The email was sent with regard to an escrow transaction that CDR had brokered for the Idaho Health Facilities Authority in 2005. CDR sent bid specifications to individuals at five firms, including Welty at UBS. Welty sent CDR an email stating that UBS was "out" and that its "indication" was "not an offer." But UBS' Mark Zaino had testified for the prosecution that Welty and others meant "bid" when they used the word "indication" in conversations audiotaped and played for the jury. Welty's legal team told the appeals court that the withheld evidence clearly undermined the government case, but the DOJ disagreed.

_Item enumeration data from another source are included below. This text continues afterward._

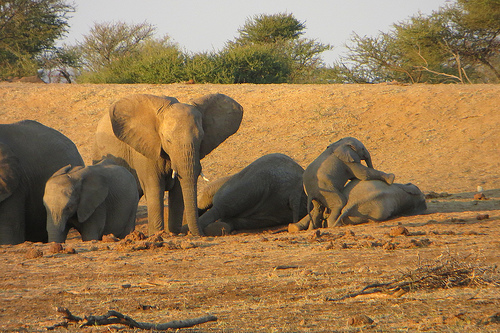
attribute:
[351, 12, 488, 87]
tree — in the background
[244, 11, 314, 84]
tree — in the background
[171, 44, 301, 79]
tree — in the background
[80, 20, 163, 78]
tree — in the background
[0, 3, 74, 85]
tree — in the background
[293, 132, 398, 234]
elephant — small, baby 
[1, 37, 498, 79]
trees — of Africa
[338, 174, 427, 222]
elephant — in the shot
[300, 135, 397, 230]
elephant — in the shot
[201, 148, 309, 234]
elephant — in the shot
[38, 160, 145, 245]
elephant — in the shot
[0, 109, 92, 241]
elephant — in the shot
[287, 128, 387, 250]
elephant — playing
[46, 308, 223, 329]
branch — broken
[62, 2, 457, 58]
sky — blue , in daytime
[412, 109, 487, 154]
dirt — ground, dusty, brown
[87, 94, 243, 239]
elephant — in the shot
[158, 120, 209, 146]
eyes — closed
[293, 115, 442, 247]
elephants — Baby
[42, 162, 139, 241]
elephant — family, relaxing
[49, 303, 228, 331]
stick — broken, dried up 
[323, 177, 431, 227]
elephant — reclined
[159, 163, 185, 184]
tusk — white,  ivory  , elephant's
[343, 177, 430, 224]
elephant — outdoors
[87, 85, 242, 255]
elephant — larger, family, relaxing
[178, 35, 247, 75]
leaves — green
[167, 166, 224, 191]
trunks — white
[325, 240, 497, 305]
branches — in the shot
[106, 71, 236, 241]
big elephant — full grown, male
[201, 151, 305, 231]
elephant — family, relaxing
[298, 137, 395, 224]
elephant — family, relaxing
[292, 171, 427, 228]
elephant — family, relaxing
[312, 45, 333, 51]
leaves — green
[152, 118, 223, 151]
eyes — closed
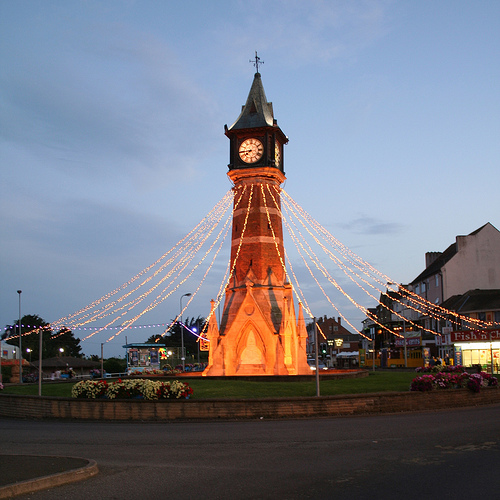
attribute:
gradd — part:
[251, 408, 271, 428]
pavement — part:
[147, 426, 236, 459]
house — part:
[365, 224, 498, 371]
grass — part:
[1, 369, 441, 399]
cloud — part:
[174, 290, 199, 318]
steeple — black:
[240, 46, 265, 79]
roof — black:
[417, 245, 458, 273]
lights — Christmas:
[14, 184, 479, 373]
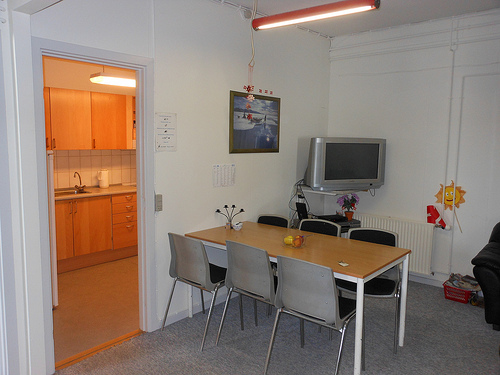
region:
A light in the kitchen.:
[89, 71, 139, 88]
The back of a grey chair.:
[276, 254, 336, 325]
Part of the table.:
[358, 244, 375, 267]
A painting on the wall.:
[228, 89, 280, 153]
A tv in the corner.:
[306, 133, 387, 193]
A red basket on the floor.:
[442, 284, 470, 304]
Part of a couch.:
[478, 262, 490, 283]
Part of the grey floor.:
[161, 344, 184, 370]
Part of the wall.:
[185, 164, 205, 196]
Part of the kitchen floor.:
[95, 285, 120, 319]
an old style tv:
[310, 138, 385, 187]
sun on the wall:
[437, 182, 464, 233]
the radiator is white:
[360, 205, 435, 276]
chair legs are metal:
[262, 310, 352, 373]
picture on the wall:
[230, 92, 281, 154]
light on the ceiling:
[250, 2, 377, 32]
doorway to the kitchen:
[32, 36, 154, 368]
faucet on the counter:
[73, 171, 82, 186]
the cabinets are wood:
[42, 85, 136, 150]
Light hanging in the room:
[251, 2, 379, 32]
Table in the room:
[186, 220, 411, 374]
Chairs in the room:
[158, 212, 403, 374]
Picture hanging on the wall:
[227, 89, 282, 154]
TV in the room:
[302, 134, 387, 193]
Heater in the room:
[348, 208, 439, 280]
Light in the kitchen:
[89, 65, 134, 87]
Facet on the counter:
[71, 171, 88, 193]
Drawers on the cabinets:
[109, 193, 139, 250]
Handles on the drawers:
[124, 193, 135, 230]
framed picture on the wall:
[227, 94, 281, 152]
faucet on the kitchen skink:
[75, 170, 82, 195]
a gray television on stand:
[309, 135, 385, 195]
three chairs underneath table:
[168, 243, 341, 350]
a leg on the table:
[355, 283, 364, 374]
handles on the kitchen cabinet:
[122, 193, 133, 239]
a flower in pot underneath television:
[340, 193, 358, 223]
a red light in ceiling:
[242, 3, 377, 26]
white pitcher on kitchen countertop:
[97, 168, 107, 188]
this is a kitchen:
[48, 62, 140, 334]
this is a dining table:
[171, 181, 416, 368]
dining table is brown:
[203, 194, 411, 302]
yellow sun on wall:
[436, 181, 488, 226]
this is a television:
[298, 120, 403, 201]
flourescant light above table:
[232, 0, 397, 48]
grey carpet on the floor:
[148, 334, 315, 373]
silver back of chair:
[270, 254, 357, 370]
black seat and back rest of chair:
[339, 218, 401, 307]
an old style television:
[306, 134, 384, 193]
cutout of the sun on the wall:
[435, 180, 462, 231]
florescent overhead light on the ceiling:
[252, 1, 376, 34]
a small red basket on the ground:
[441, 274, 479, 300]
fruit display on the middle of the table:
[283, 231, 308, 248]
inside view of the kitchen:
[40, 54, 143, 366]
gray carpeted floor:
[60, 279, 496, 373]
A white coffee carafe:
[96, 168, 107, 190]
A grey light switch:
[155, 194, 162, 209]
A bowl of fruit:
[282, 232, 308, 247]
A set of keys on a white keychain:
[337, 260, 349, 267]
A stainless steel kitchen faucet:
[72, 167, 87, 190]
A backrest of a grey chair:
[274, 255, 339, 326]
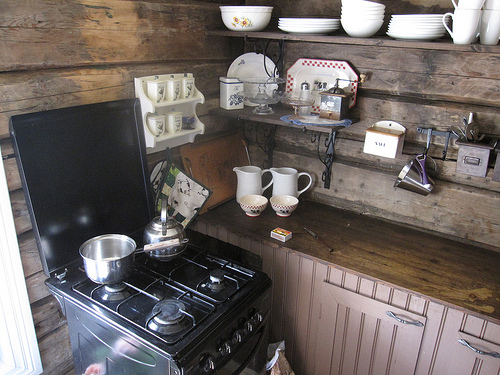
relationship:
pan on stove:
[78, 232, 144, 283] [52, 252, 284, 374]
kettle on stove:
[148, 205, 190, 261] [52, 252, 284, 374]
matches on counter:
[266, 222, 298, 244] [210, 202, 498, 316]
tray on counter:
[173, 138, 260, 207] [210, 202, 498, 316]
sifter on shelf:
[313, 83, 354, 121] [221, 98, 346, 133]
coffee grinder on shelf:
[316, 75, 359, 120] [221, 98, 346, 133]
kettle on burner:
[148, 205, 190, 261] [140, 240, 197, 268]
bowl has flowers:
[215, 9, 275, 29] [232, 16, 252, 28]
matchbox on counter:
[266, 222, 298, 244] [210, 202, 498, 316]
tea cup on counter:
[235, 193, 271, 221] [210, 202, 498, 316]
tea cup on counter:
[270, 194, 302, 214] [210, 202, 498, 316]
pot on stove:
[78, 232, 144, 283] [52, 252, 284, 374]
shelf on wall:
[142, 122, 207, 140] [5, 4, 261, 201]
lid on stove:
[8, 94, 157, 273] [52, 252, 284, 374]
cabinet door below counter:
[323, 280, 421, 374] [210, 202, 498, 316]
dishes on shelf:
[275, 13, 341, 35] [215, 28, 490, 55]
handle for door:
[388, 309, 423, 328] [323, 280, 421, 374]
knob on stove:
[250, 311, 266, 323] [52, 252, 284, 374]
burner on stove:
[140, 240, 197, 268] [52, 252, 284, 374]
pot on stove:
[79, 231, 137, 280] [52, 252, 284, 374]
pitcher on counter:
[229, 160, 271, 195] [210, 202, 498, 316]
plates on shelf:
[388, 8, 450, 39] [215, 28, 490, 55]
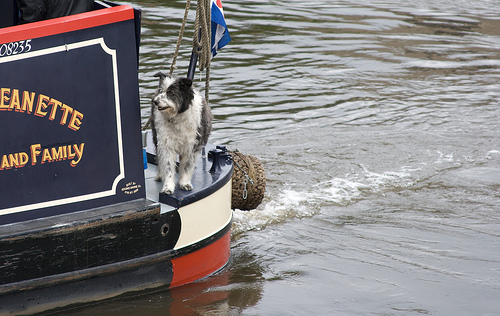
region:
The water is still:
[281, 30, 467, 178]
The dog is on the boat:
[141, 61, 226, 201]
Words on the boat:
[2, 76, 107, 183]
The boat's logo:
[116, 173, 151, 199]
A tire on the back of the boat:
[228, 145, 271, 215]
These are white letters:
[0, 37, 47, 64]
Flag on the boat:
[168, 1, 237, 187]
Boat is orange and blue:
[3, 205, 277, 305]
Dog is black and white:
[138, 62, 226, 194]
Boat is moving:
[1, 3, 288, 306]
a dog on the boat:
[137, 59, 231, 204]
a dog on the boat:
[134, 61, 226, 258]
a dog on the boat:
[138, 61, 212, 243]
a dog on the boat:
[131, 51, 229, 233]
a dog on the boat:
[127, 52, 217, 222]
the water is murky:
[290, 177, 405, 313]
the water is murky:
[281, 97, 409, 291]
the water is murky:
[264, 136, 386, 312]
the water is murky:
[271, 166, 403, 308]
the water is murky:
[219, 162, 409, 280]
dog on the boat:
[138, 67, 217, 194]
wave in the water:
[283, 193, 328, 229]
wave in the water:
[321, 180, 361, 212]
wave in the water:
[373, 167, 400, 194]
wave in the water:
[396, 160, 428, 185]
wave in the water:
[309, 183, 328, 207]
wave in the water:
[348, 158, 378, 188]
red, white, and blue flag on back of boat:
[208, 0, 230, 58]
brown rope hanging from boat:
[167, 2, 212, 101]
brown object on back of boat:
[230, 148, 267, 210]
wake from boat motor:
[228, 128, 498, 240]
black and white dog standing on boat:
[152, 73, 214, 194]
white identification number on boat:
[0, 37, 32, 57]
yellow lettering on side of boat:
[1, 88, 88, 169]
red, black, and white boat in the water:
[1, 0, 233, 314]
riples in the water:
[139, 1, 499, 313]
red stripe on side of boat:
[1, 4, 133, 43]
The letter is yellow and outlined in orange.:
[1, 86, 12, 111]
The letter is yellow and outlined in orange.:
[7, 83, 22, 114]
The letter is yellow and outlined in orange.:
[19, 88, 36, 117]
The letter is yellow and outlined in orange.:
[31, 86, 50, 117]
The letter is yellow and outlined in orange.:
[46, 93, 61, 126]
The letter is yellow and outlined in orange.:
[59, 98, 72, 129]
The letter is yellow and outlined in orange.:
[68, 104, 87, 132]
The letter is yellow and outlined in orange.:
[28, 139, 43, 167]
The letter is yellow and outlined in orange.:
[40, 147, 54, 165]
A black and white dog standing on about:
[113, 12, 252, 231]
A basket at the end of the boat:
[161, 140, 309, 235]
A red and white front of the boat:
[167, 173, 234, 299]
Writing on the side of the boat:
[0, 56, 90, 206]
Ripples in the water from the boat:
[233, 62, 432, 232]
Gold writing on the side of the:
[0, 67, 100, 192]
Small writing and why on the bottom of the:
[119, 175, 144, 202]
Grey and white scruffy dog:
[146, 63, 216, 199]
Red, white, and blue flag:
[190, 0, 243, 70]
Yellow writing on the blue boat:
[1, 83, 96, 180]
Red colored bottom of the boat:
[157, 218, 247, 293]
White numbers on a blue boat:
[0, 40, 41, 56]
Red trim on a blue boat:
[0, 5, 145, 43]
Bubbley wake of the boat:
[223, 138, 498, 235]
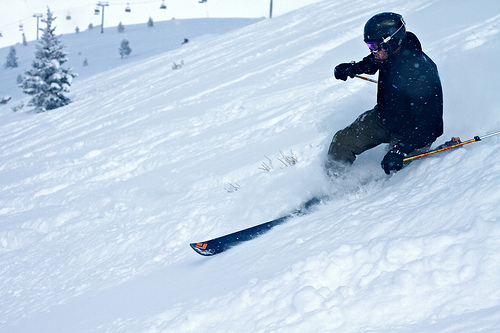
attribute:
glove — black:
[329, 59, 361, 87]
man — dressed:
[319, 18, 446, 208]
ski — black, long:
[177, 162, 389, 298]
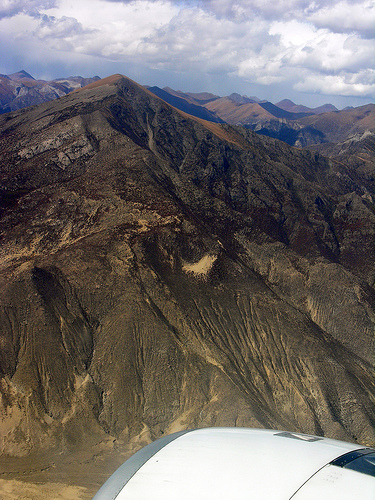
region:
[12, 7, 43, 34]
white clouds in blue sky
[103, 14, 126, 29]
white clouds in blue sky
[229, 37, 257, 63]
white clouds in blue sky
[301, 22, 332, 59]
white clouds in blue sky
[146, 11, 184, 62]
white clouds in blue sky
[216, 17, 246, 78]
white clouds in blue sky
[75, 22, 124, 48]
white clouds in blue sky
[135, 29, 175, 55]
white clouds in blue sky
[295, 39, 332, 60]
white clouds in blue sky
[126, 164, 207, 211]
brown side of mountain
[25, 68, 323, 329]
large mountains in the area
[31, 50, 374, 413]
an area with large mountains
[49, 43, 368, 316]
a mountain taht is brown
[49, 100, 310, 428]
mountains without trees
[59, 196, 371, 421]
mountains without grass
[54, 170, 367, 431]
large mountains without trees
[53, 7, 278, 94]
a blue cloudy sky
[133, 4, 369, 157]
a blue sky that is cloudy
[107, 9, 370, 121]
a sky that is blue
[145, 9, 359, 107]
a cloudy sky that is blue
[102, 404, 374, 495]
engine of a jet engine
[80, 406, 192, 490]
black edge of the engine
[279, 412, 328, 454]
black number on the engine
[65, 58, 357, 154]
mountain peaks are brown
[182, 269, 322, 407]
lines and grooves down the mountain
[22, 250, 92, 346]
shaded area of the mountain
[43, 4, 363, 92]
many clouds in the sky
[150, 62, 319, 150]
mountains are different colors and shades of brown yellow and grey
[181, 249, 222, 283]
light tan area on the mountain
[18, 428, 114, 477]
valley of the mountain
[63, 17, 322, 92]
the clouds are big and gray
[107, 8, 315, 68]
the clouds are big and gray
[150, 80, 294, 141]
mountains in the distance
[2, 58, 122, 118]
mountains in the distance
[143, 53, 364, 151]
mountains in the distance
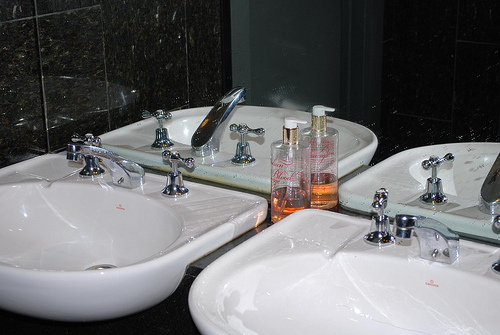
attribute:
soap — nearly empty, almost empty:
[275, 187, 309, 214]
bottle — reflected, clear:
[271, 116, 308, 221]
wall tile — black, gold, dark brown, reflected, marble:
[0, 2, 50, 163]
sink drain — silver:
[86, 263, 115, 277]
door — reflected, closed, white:
[229, 1, 386, 146]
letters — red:
[113, 202, 129, 215]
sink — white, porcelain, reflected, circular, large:
[2, 151, 265, 323]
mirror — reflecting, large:
[32, 2, 500, 252]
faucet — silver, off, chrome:
[82, 144, 143, 186]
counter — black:
[3, 147, 381, 334]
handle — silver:
[159, 148, 194, 200]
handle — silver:
[69, 130, 104, 178]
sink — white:
[187, 199, 498, 335]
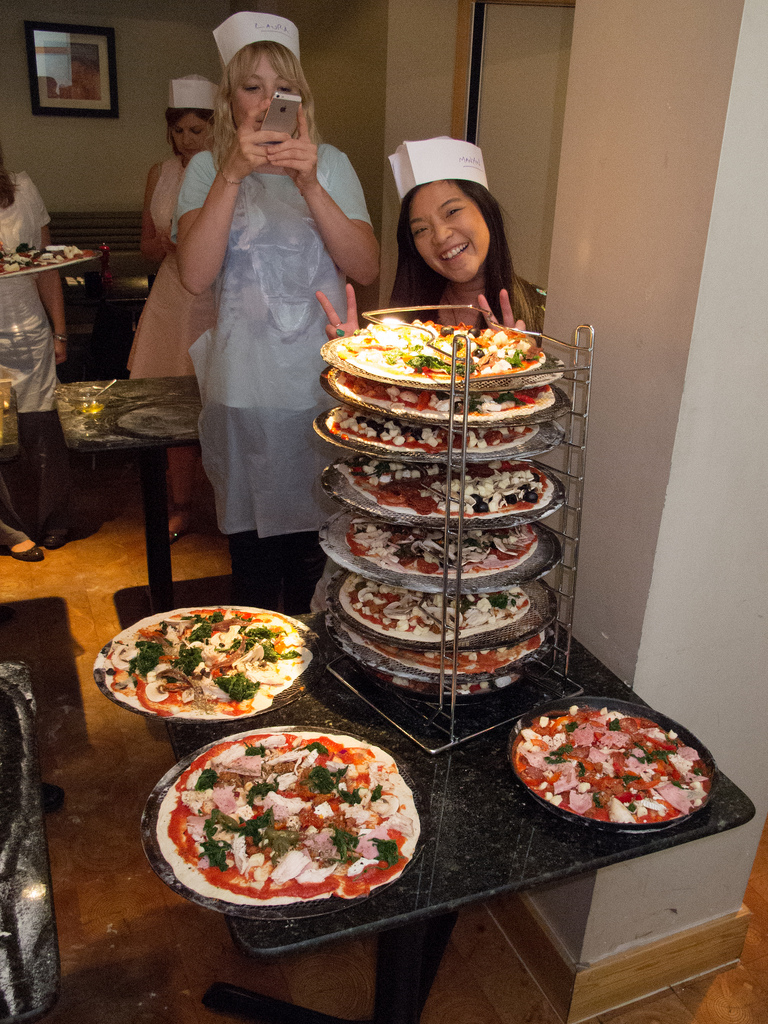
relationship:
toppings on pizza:
[213, 761, 372, 858] [184, 758, 397, 876]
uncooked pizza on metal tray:
[99, 594, 292, 704] [89, 635, 313, 723]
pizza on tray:
[500, 692, 709, 829] [530, 681, 729, 841]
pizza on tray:
[335, 335, 557, 396] [335, 335, 550, 396]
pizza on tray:
[317, 373, 560, 438] [317, 373, 560, 438]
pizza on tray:
[323, 411, 556, 474] [323, 411, 556, 474]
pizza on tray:
[329, 466, 559, 526] [329, 466, 559, 526]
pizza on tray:
[333, 521, 568, 590] [333, 521, 568, 590]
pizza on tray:
[333, 578, 555, 654] [333, 578, 555, 654]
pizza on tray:
[365, 644, 598, 698] [365, 644, 598, 698]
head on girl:
[378, 137, 506, 292] [378, 137, 528, 297]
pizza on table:
[139, 748, 434, 908] [152, 606, 699, 907]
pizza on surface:
[184, 757, 397, 875] [184, 598, 496, 875]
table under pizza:
[178, 680, 514, 891] [178, 732, 409, 891]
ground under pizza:
[55, 842, 158, 958] [148, 727, 442, 904]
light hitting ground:
[48, 657, 147, 927] [48, 657, 147, 927]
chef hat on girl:
[384, 132, 499, 201] [378, 141, 516, 296]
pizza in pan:
[500, 691, 709, 828] [516, 698, 710, 827]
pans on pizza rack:
[317, 298, 580, 708] [311, 306, 597, 686]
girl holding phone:
[206, 25, 340, 176] [261, 86, 311, 164]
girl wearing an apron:
[206, 25, 340, 176] [200, 162, 337, 452]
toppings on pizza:
[162, 626, 265, 687] [157, 728, 420, 899]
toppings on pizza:
[230, 769, 367, 863] [517, 695, 707, 822]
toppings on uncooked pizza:
[575, 731, 663, 792] [99, 594, 292, 704]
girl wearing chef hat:
[311, 130, 555, 369] [384, 132, 499, 201]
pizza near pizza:
[184, 758, 397, 876] [500, 691, 709, 828]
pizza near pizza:
[500, 691, 709, 828] [184, 758, 397, 876]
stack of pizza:
[318, 293, 573, 739] [336, 639, 576, 687]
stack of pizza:
[318, 293, 573, 739] [350, 587, 531, 631]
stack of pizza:
[318, 293, 573, 739] [375, 532, 542, 580]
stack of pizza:
[318, 293, 573, 739] [323, 411, 552, 461]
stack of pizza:
[318, 293, 573, 739] [322, 314, 545, 385]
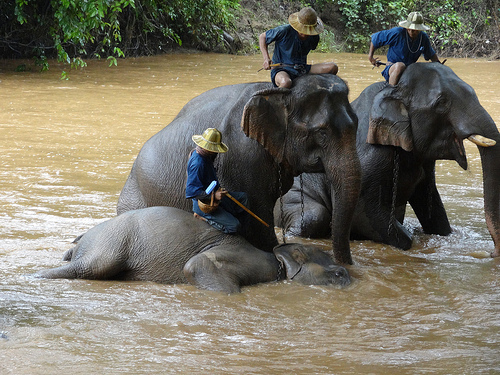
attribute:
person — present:
[368, 12, 442, 86]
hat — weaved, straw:
[397, 11, 430, 32]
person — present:
[258, 6, 338, 88]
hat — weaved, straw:
[286, 7, 323, 36]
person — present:
[185, 127, 250, 233]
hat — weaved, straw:
[190, 127, 228, 155]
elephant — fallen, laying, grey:
[38, 204, 354, 294]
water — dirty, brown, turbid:
[1, 51, 499, 374]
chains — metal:
[386, 145, 436, 242]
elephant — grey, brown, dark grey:
[117, 73, 362, 265]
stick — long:
[220, 187, 272, 228]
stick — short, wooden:
[257, 62, 282, 73]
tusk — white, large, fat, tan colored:
[468, 133, 496, 148]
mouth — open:
[450, 129, 480, 171]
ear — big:
[273, 242, 309, 280]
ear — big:
[366, 86, 413, 152]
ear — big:
[239, 89, 289, 165]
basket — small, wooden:
[198, 191, 219, 215]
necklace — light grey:
[404, 31, 424, 55]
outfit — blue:
[372, 28, 436, 81]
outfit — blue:
[265, 24, 319, 87]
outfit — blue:
[185, 152, 249, 233]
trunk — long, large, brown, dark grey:
[472, 107, 498, 258]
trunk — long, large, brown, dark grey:
[319, 152, 361, 265]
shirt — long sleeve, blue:
[185, 152, 221, 201]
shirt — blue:
[372, 27, 435, 65]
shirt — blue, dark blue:
[264, 27, 318, 67]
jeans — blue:
[192, 191, 249, 235]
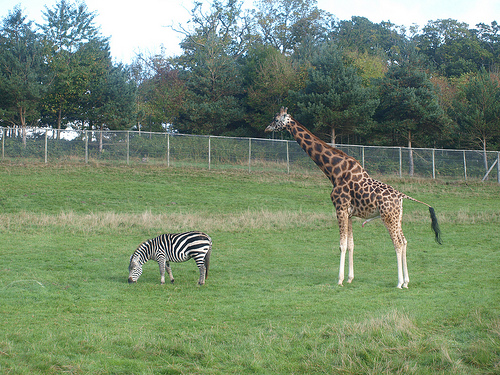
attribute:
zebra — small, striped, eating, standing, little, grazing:
[127, 230, 213, 285]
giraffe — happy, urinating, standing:
[263, 106, 443, 289]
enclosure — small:
[0, 127, 499, 373]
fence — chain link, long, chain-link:
[1, 125, 500, 180]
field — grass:
[1, 163, 500, 373]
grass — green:
[2, 159, 499, 371]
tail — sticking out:
[402, 192, 445, 243]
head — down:
[126, 257, 144, 283]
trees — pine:
[0, 0, 499, 169]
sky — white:
[1, 1, 499, 73]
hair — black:
[426, 205, 444, 244]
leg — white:
[336, 212, 347, 287]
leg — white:
[346, 219, 354, 282]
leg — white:
[387, 223, 402, 289]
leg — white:
[399, 223, 410, 288]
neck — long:
[289, 118, 352, 182]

"The email concerned a transaction not alleged to be part of the charged conspiracies, and its cursory use of that term is consistent with the trial evidence," DOJ lawyers wrote. "Thus, the email does not undermine the government's theory of the conspiracy and is not favorable to the defendants."

The appeals court could overturn the convictions, send the case back for a new trial or other proceedings, or could reject the appeals. Only the Supreme Court could overturn the appeals court's decision.